Mérces Nunes pontua que esse tipo de crime não costuma receber “penas tão severas”, mas que podem envolver pagamento de multa, aplicação de trabalhos voluntários e, em alguns casos, até prisão. No caso dos profissionais da saúde que cometem fraudes, a situação é mais grave já que também atinge a ética profissional. “O juiz vai levar em conta a capacidade de compreensão da pessoa, de entendimento, se ela teve familiares que morreram de Covid-19. Tudo isso compõe o cenário que o juiz invoca para conseguir estabelecer uma pena adequada. […] A pessoa está tirando a vacina de alguém que ainda não tomou. É uma questão ético-moral. Que direito eu tenho de tirar a sua dose? O juiz é pessoa como a gente, ele pré-julga tanto quanto a gente. Se ele perdeu alguém por causa da doença ou que passou momentos difíceis com agravamento da saúde, tudo isso também pode pesar no momento que ele vai decidir”, afirma. “Quando a gente entra para tomar a terceira dose, alguém do outro lado está sendo lesado de tomar a sua dose, que é um direito à saúde, que é um direito que todos nós temos”, conclui.

Terceira dose é eficaz?

Assim como a advogada, a imunologista Mônica Levi também considera que os indivíduos que cometem fraudes devem ser responsabilizados. A médica explica que, além de fraudulenta, a aplicação da terceira dose, neste momento, pode ser ineficaz, já que o reforço vacinal estaria sendo aplicado sem respeitar os critérios adequados. Ela ressalta que existem pesquisas em desenvolvimento sobre a intercambialidade de alguns imunizantes, mas não envolvem todos os fármacos. “Essas pessoas estão fazendo isso a qualquer intervalo e com a CoronaVac, que não tem estudo de intercambialidade com outras vacinas. Provavelmente não faz mal pelo que a gente sabe de outras vacinas, provavelmente não causa prejuízos, mas não temos nada para confirmar a segurança.

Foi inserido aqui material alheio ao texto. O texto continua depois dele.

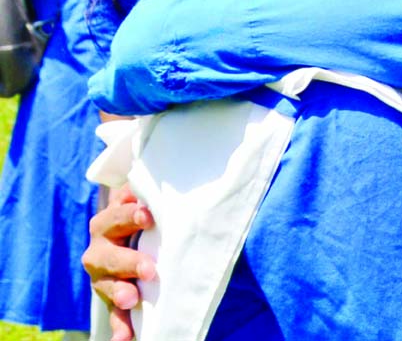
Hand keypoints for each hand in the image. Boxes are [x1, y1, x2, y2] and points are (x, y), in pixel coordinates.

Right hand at [82, 184, 155, 340]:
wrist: (139, 235)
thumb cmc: (152, 215)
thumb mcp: (151, 203)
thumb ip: (159, 197)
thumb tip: (190, 185)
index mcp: (111, 218)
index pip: (116, 213)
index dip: (129, 214)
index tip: (148, 216)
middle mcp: (101, 245)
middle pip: (107, 253)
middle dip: (128, 260)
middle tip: (149, 269)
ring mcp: (103, 274)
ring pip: (104, 283)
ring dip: (118, 292)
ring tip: (132, 298)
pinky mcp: (110, 297)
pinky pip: (113, 313)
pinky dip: (120, 326)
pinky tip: (125, 338)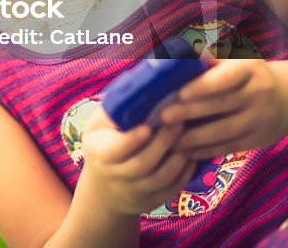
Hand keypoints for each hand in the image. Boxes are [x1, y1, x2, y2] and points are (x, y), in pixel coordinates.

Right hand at [80, 108, 195, 215]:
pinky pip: (172, 188)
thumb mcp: (97, 126)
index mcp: (100, 153)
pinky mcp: (152, 201)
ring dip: (178, 157)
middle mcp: (115, 176)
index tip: (149, 125)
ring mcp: (134, 192)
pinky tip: (191, 154)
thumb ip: (113, 111)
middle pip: (143, 164)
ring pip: (161, 178)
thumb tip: (137, 86)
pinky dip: (185, 172)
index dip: (133, 139)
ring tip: (189, 136)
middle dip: (163, 143)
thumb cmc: (102, 144)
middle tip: (178, 122)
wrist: (103, 189)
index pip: (117, 150)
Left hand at [159, 58, 287, 159]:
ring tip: (170, 139)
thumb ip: (209, 56)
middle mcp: (259, 93)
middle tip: (163, 117)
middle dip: (190, 112)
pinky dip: (207, 151)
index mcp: (250, 69)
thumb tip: (179, 52)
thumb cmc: (246, 74)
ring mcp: (261, 118)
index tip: (180, 93)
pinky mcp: (259, 140)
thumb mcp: (235, 59)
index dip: (203, 86)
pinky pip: (230, 146)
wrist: (287, 98)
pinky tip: (186, 152)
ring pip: (224, 130)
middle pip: (221, 105)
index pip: (226, 78)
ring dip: (195, 137)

Eficácia? Pode ser que sim, mas não temos estudos”, pontua a médica, que é diretora da Sociedade Brasileira de Imunizações (SBIm).

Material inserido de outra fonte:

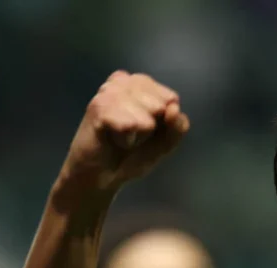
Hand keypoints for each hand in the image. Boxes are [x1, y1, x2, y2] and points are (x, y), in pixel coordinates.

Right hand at [58, 71, 188, 194]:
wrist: (103, 176)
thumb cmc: (133, 154)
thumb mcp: (166, 142)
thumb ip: (178, 126)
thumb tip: (174, 109)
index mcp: (139, 83)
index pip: (170, 98)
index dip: (163, 121)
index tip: (145, 129)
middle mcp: (123, 81)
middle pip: (160, 105)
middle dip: (151, 126)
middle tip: (131, 133)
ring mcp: (109, 92)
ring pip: (146, 115)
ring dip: (138, 134)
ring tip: (122, 136)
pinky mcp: (98, 107)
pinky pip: (130, 124)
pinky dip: (126, 139)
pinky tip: (114, 139)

Mônica Levi esclarece que alguns países já adotam essa combinação de vacinas, mas não há nenhum local com registro de terceira dose. Segundo ela, embora provavelmente seja necessária, a definição sobre o reforço vacinal caberá às farmacêuticas e aos laboratórios. “Pode ser que grupos específicos como os mais idosos e os imunossuprimidos tenham acesso prioritário à terceira dose, porque o que está regendo a cronologia da vacinação é a suscetibilidade a formas graves e mortes. Então, em um cenário de escassez de vacinas, ainda que seja necessário e evidente, a terceira dose vai ser escalonada”, pontua, explicando, no entanto, que essa discussão no Brasil não deve acontecer porque a população adulta sequer está totalmente imunizada. “Ainda que seja necessária e evidente, uma terceira dose não está sendo discutida pelo Ministério da Saúde simplesmente porque ainda não conseguimos vacinar com as duas doses, o esquema completo, toda a população. […] Isso [terceira dose]é burlar o sistema, é colocar o indivíduo acima do coletivo. É uma injustiça sem tamanho.”